I don't know enough about the gate level design of the M0, but I suspect the prefetch might be 32-bit. Flash lines tend to be of the 64 or 128-bit width, but this is handled outside the core, perhaps with a preload buffer/cache and a barrel shift.2012-08-30 08:27 AM
Thanks Clive1. I have used a similar sub-routine with the STm32F4discovery (M4) without coming across this issue. Tricky for me to have to always ensure that the loop back address is 32bit aligned.
This is interesting and something I am keen to know in more depth to avoid issues. Were would you go to read up on this? Out of interest, when you need to add a delay of some ms or us how do you acheive it?2012-08-30 09:52 AM
I'd prefer to compare deltas on free running counters/timers. These are immune to code placement, and interrupts, etc.
On the F1/F2/F4 you have the core cycle counter in trace unit, DWT_CYCCNT, should easily handle a minute delay with perhaps 5-15 cycle accuracy.
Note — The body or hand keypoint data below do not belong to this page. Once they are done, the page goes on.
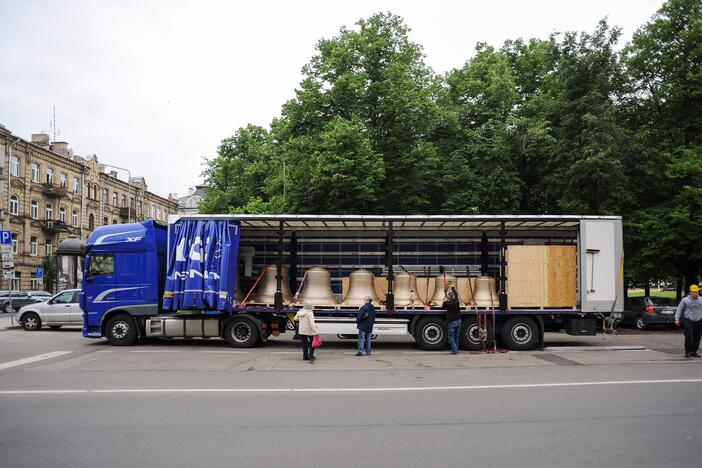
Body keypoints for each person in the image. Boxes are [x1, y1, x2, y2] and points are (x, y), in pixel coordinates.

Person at [675, 285, 702, 358]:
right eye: (694, 292)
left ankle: (694, 351)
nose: (696, 294)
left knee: (697, 337)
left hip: (698, 320)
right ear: (690, 292)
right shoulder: (685, 300)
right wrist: (677, 319)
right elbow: (679, 309)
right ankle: (687, 352)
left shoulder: (701, 299)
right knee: (689, 336)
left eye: (697, 292)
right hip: (688, 320)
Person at [442, 286, 461, 354]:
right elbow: (456, 294)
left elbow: (442, 307)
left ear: (449, 297)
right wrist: (452, 287)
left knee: (451, 336)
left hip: (452, 321)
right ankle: (456, 350)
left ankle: (455, 351)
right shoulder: (456, 301)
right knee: (456, 336)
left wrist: (445, 299)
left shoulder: (447, 303)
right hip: (458, 321)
The M0 doesn't appear to have this. For fractional seconds, look at the RTC prescaler's counter. Commit one timer, not being used or connected to pins, set it up with desired granularity and do a delta delay across CNT values. 16-bit is a bit lame, could clock at 1 MHz, 1000 count 1ms +/- 1us Want to control code more, use the assembler, not the compiler.